Joe Biden's 5 Key Points on America's Winter COVID Plan

President Joe Biden has unveiled his administration's winter plan to tackle COVID-19, after the first cases of the new Omicron variant were identified in the United States.

Speaking at the National Institutes of Health (NIH) on Thursday, Biden reaffirmed that the plan "doesn't include shutdowns or lockdowns" but would be vaccine- and testing-led.

He outlined what he called "five key actions" the administration will take.

Here are the key takeaways about those steps.

1. Expanding the Vaccine Booster Campaign

President Biden once again encouraged the uptake of COVID-19 vaccine booster shots, promising to provide them for up to 100 million people.

To aid the rollout, he promised: "More outreach, more appointments, more hours, more times and sites to walk in."

Pharmacies have been asked to offer more appointments and operate longer walk-in hours, the president said, "including weeknights and weekends."

"So you can get vaccinated at a time that works best for you and your family," he added.

Biden Speaks Before Signing Bills
US President Joe Biden speaks before signing bills at the White House in Washington, DC, on November 30, 2021. Biden has announced a winter plan to tackle COVID-19. JIM WATSON/AFP/Getty Images

Federal employees will be able to claim paid time off to in order to receive the shots, said Biden, who would be asking private employers to offer the same.

Biden also encouraged people to text their ZIP Code to 438829 to find where you can get a booster shot from any one of "80,000 locations coast-to-coast."

2. More Child Shots and In-Person Teaching

The Biden administration will step up its efforts to vaccinate children aged 5 and over, Biden said, promising new policies to help students stay in school.

New family vaccination clinics—some of which will be mobile—will make it easier "for children, parents, and whole families to get vaccinated in one place," he said.

And in an effort to avoid children having to quarantine after a positive test at their school, he teased a new "test-to-stay" policy that would see students able to return after a negative test.

3. Free At-Home Tests

Health insurers will cover the cost of an at-home test, Biden said, in an effort to make "more available than ever before."

"So that if you're one of the 150 million Americans with private health insurance, next month your plan will cover at-home tests," the president said.
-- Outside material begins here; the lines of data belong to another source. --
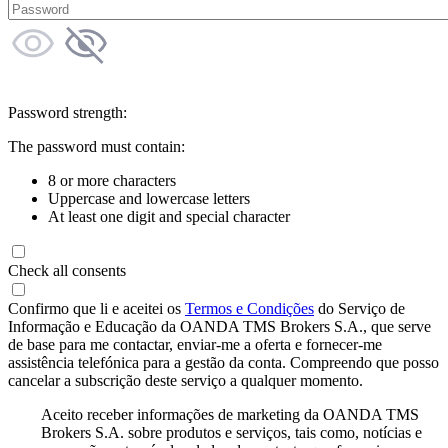
Password strength:
The password must contain:
8 or more characters
Uppercase and lowercase letters
At least one digit and special character
Check all consents
Confirmo que li e aceitei os
Termos e Condições
do Serviço de
Informação e Educação da OANDA TMS Brokers S.A., que serve
de base para me contactar, enviar-me a oferta e fornecer-me
assistência telefónica para a gestão da conta. Compreendo que posso
cancelar a subscrição deste serviço a qualquer momento.
Aceito receber informações de marketing da OANDA TMS
Brokers S.A. sobre produtos e serviços, tais como, notícias e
For those without insurance, free tests will be made available "at thousands of convenient locations" where people will be able to pick them up and take them home.
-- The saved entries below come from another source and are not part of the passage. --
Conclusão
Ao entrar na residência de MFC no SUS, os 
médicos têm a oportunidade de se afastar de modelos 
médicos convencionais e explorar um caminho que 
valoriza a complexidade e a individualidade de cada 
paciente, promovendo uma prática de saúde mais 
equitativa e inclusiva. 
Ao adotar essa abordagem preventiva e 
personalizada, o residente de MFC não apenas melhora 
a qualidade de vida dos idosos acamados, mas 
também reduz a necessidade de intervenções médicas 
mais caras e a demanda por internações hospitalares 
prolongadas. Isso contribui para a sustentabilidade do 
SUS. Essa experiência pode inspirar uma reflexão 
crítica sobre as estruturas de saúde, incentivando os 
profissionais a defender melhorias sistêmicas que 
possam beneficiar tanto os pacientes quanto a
"The bottom line: This winter, you'll be able to test for free in the comfort of your home and have some peace of mind," Biden said.

4. Improving Care for People With COVID

The president said his administration plans to improve care for those people who contract COVID-19 and communities that experience rising cases.

The number of "surge response teams" will be increased from 20 to 60 and they will be "ready to deploy to states that experience a surge in cases" this winter.

Biden added that medicines for COVID, such as monoclonal antibody treatments and Merck's new antiviral pill, would be made more widely available.

"And like with the distribution of the vaccines, we will ensure that these medicines will be available to the hardest-hit communities in America as well," Biden said.

5. Vaccines for Countries in Need

Biden's winter plan also addressed vaccinations for other countries that are in need, with the president saying "We also need to vaccinate the rest of the world," citing the 280 million doses that have already been shipped to 110 nations.

"Now, today I am announcing that we'll accelerate the delivery of more vaccines to countries that need it, pledging to deliver 200 million dose - more doses within the next 100 days - on our way to delivering more than 1.2 billion doses for the rest of the world," the president said.

Biden added that while no vaccine dose shipped abroad would "ever come at the expense of any American" there was "a moral obligation" to provide vaccines for other countries.